For the last twenty years, companies have used wikis to store information. The concept is simple: you create a page, write down how something works, and save it in a folder.

But as the pace of work accelerates, the wiki model is showing its age. Today’s teams don't just need a place to store text; they need an engine that actively surfaces answers.

The Passive Nature of Wikis

The fundamental flaw of a traditional wiki is that it expects the user to do the heavy lifting.

If you are a new hire looking for the company holiday schedule, a wiki requires you to know how the folder structure was organized by whoever built it three years ago. Is it under "HR"? "People Ops"? "Onboarding"? "General Info"?

By forcing employees to navigate arbitrary folder trees, passive wikis create friction. When friction gets too high, employees abandon the wiki and go straight to Slack to ask a human.

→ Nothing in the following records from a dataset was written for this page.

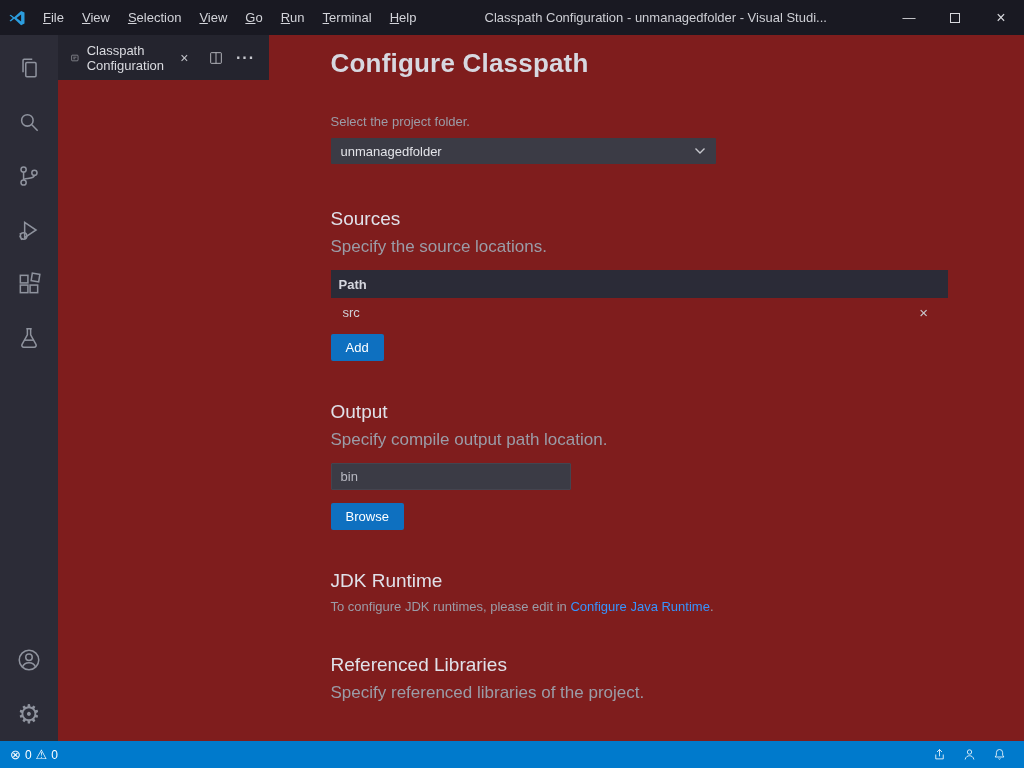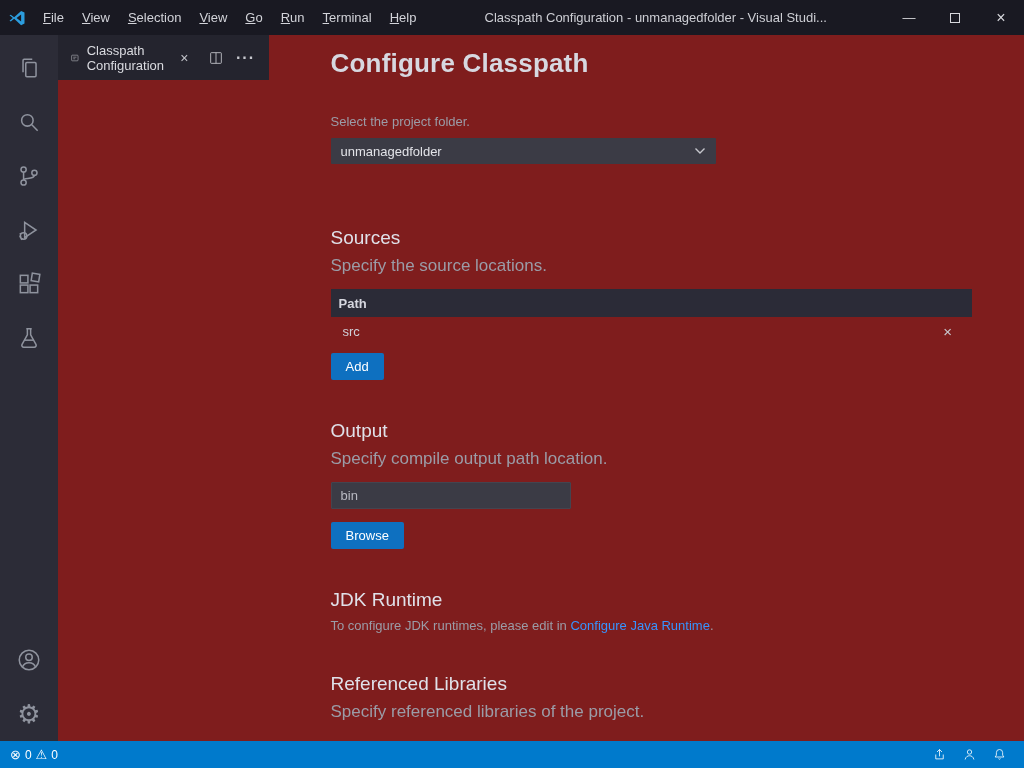--- a/index.html
+++ b/index.html
@@ -66,7 +66,7 @@
   .more-glyph { font-size: 16px; letter-spacing: 1px; font-weight: bold; }
 
   
-  .content { flex: 1; overflow: hidden; padding: 13px 52px 0 62px; }
+  .content { flex: 1; overflow: hidden; padding: 13px 76px 0 62px; }
   h1 { font-size: 26px; font-weight: 600; color: #d7d8e0; margin: 0 0 35px 0; letter-spacing: .2px; }
   .field-label { font-size: 13px; color: #9b9ca7; margin-bottom: 9px; }
   .select-box {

Enter the Knowledge Engine

A knowledge engine flips the model. Instead of making the user navigate to the document, the engine brings the exact answer to the user.

Search that understands intent

Unlike keyword search, an AI-powered engine understands semantic intent. If someone asks, "How do I get a new monitor?", the engine knows this is related to "hardware procurement" or "IT expensing," even if those exact words aren't in the query.

Answers over links

A traditional wiki gives you a list of ten blue links and says, "Good luck reading these." A knowledge engine reads the top three verified documents and generates a concise, two-paragraph answer, followed by the source links if you need to go deeper.

We built Slivo because we believe the era of the passive wiki is over. Teams don't want to browse folders; they just want the answer.